◆ ASSIGNMENT
Could you give back the listing below exactly, every line included?

◆ INPUT DATA
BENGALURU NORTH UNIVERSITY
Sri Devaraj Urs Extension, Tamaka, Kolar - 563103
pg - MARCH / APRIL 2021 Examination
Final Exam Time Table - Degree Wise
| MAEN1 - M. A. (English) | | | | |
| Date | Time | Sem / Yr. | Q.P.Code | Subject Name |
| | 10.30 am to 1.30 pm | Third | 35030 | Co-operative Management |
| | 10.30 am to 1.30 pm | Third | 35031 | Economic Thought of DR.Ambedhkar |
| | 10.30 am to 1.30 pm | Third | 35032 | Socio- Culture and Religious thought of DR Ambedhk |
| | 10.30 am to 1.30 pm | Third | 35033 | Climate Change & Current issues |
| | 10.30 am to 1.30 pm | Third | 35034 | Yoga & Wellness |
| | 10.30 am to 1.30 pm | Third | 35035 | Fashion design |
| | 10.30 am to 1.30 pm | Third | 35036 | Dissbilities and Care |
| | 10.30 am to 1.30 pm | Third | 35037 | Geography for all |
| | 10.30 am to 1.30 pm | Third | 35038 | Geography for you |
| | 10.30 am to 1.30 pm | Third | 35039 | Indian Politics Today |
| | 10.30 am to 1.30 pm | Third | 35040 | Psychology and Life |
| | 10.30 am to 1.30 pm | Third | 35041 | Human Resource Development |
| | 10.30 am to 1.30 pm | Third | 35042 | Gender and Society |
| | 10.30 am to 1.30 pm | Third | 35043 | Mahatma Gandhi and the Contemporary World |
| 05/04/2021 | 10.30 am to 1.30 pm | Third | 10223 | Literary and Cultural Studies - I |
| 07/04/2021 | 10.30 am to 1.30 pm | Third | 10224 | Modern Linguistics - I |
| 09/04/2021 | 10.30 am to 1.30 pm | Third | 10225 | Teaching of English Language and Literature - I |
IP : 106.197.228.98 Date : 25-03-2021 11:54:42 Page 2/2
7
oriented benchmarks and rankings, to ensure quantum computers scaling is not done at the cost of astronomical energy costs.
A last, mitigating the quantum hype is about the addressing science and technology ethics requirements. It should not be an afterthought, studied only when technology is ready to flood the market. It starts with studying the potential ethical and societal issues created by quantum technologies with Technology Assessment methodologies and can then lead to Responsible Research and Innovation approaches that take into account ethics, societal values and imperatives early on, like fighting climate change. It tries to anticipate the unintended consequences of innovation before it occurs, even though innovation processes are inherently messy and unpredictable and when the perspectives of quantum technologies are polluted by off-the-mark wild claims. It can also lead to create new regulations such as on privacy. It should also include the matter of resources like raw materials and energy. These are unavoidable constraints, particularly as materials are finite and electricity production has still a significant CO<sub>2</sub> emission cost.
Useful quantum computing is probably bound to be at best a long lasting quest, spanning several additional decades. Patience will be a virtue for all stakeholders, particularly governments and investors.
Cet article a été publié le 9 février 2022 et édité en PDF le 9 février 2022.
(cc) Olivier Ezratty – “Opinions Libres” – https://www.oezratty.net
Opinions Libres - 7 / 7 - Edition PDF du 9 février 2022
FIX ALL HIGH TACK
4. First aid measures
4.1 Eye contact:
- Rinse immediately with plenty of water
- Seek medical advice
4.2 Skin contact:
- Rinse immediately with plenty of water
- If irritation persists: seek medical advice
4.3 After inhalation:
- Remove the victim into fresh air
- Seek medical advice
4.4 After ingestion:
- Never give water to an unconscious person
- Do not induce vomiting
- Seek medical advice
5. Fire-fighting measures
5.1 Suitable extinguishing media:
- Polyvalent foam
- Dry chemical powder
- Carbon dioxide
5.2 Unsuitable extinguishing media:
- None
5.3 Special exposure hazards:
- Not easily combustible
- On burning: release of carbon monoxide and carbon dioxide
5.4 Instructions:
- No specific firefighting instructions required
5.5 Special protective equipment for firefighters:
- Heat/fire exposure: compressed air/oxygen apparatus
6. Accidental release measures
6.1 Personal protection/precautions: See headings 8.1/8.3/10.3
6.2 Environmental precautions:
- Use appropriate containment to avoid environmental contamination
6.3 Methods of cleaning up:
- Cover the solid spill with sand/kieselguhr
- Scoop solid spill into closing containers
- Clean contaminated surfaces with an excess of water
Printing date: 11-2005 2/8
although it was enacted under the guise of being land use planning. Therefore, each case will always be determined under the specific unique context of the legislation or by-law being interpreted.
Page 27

◆ REPLY TO THE EXERCISE
BENGALURU NORTH UNIVERSITY
Sri Devaraj Urs Extension, Tamaka, Kolar - 563103
pg - MARCH / APRIL 2021 Examination
Final Exam Time Table - Degree Wise
| MAEN1 - M. A. (English) | | | | |
| Date | Time | Sem / Yr. | Q.P.Code | Subject Name |
| | 10.30 am to 1.30 pm | Third | 35030 | Co-operative Management |
| | 10.30 am to 1.30 pm | Third | 35031 | Economic Thought of DR.Ambedhkar |
| | 10.30 am to 1.30 pm | Third | 35032 | Socio- Culture and Religious thought of DR Ambedhk |
| | 10.30 am to 1.30 pm | Third | 35033 | Climate Change & Current issues |
| | 10.30 am to 1.30 pm | Third | 35034 | Yoga & Wellness |
| | 10.30 am to 1.30 pm | Third | 35035 | Fashion design |
| | 10.30 am to 1.30 pm | Third | 35036 | Dissbilities and Care |
| | 10.30 am to 1.30 pm | Third | 35037 | Geography for all |
| | 10.30 am to 1.30 pm | Third | 35038 | Geography for you |
| | 10.30 am to 1.30 pm | Third | 35039 | Indian Politics Today |
| | 10.30 am to 1.30 pm | Third | 35040 | Psychology and Life |
| | 10.30 am to 1.30 pm | Third | 35041 | Human Resource Development |
| | 10.30 am to 1.30 pm | Third | 35042 | Gender and Society |
| | 10.30 am to 1.30 pm | Third | 35043 | Mahatma Gandhi and the Contemporary World |
| 05/04/2021 | 10.30 am to 1.30 pm | Third | 10223 | Literary and Cultural Studies - I |
| 07/04/2021 | 10.30 am to 1.30 pm | Third | 10224 | Modern Linguistics - I |
| 09/04/2021 | 10.30 am to 1.30 pm | Third | 10225 | Teaching of English Language and Literature - I |
IP : 106.197.228.98 Date : 25-03-2021 11:54:42 Page 2/2
7
oriented benchmarks and rankings, to ensure quantum computers scaling is not done at the cost of astronomical energy costs.
A last, mitigating the quantum hype is about the addressing science and technology ethics requirements. It should not be an afterthought, studied only when technology is ready to flood the market. It starts with studying the potential ethical and societal issues created by quantum technologies with Technology Assessment methodologies and can then lead to Responsible Research and Innovation approaches that take into account ethics, societal values and imperatives early on, like fighting climate change. It tries to anticipate the unintended consequences of innovation before it occurs, even though innovation processes are inherently messy and unpredictable and when the perspectives of quantum technologies are polluted by off-the-mark wild claims. It can also lead to create new regulations such as on privacy. It should also include the matter of resources like raw materials and energy. These are unavoidable constraints, particularly as materials are finite and electricity production has still a significant CO<sub>2</sub> emission cost.
Useful quantum computing is probably bound to be at best a long lasting quest, spanning several additional decades. Patience will be a virtue for all stakeholders, particularly governments and investors.
Cet article a été publié le 9 février 2022 et édité en PDF le 9 février 2022.
(cc) Olivier Ezratty – “Opinions Libres” – https://www.oezratty.net
Opinions Libres - 7 / 7 - Edition PDF du 9 février 2022
FIX ALL HIGH TACK
4. First aid measures
4.1 Eye contact:
- Rinse immediately with plenty of water
- Seek medical advice
4.2 Skin contact:
- Rinse immediately with plenty of water
- If irritation persists: seek medical advice
4.3 After inhalation:
- Remove the victim into fresh air
- Seek medical advice
4.4 After ingestion:
- Never give water to an unconscious person
- Do not induce vomiting
- Seek medical advice
5. Fire-fighting measures
5.1 Suitable extinguishing media:
- Polyvalent foam
- Dry chemical powder
- Carbon dioxide
5.2 Unsuitable extinguishing media:
- None
5.3 Special exposure hazards:
- Not easily combustible
- On burning: release of carbon monoxide and carbon dioxide
5.4 Instructions:
- No specific firefighting instructions required
5.5 Special protective equipment for firefighters:
- Heat/fire exposure: compressed air/oxygen apparatus
6. Accidental release measures
6.1 Personal protection/precautions: See headings 8.1/8.3/10.3
6.2 Environmental precautions:
- Use appropriate containment to avoid environmental contamination
6.3 Methods of cleaning up:
- Cover the solid spill with sand/kieselguhr
- Scoop solid spill into closing containers
- Clean contaminated surfaces with an excess of water
Printing date: 11-2005 2/8
although it was enacted under the guise of being land use planning. Therefore, each case will always be determined under the specific unique context of the legislation or by-law being interpreted.
Page 27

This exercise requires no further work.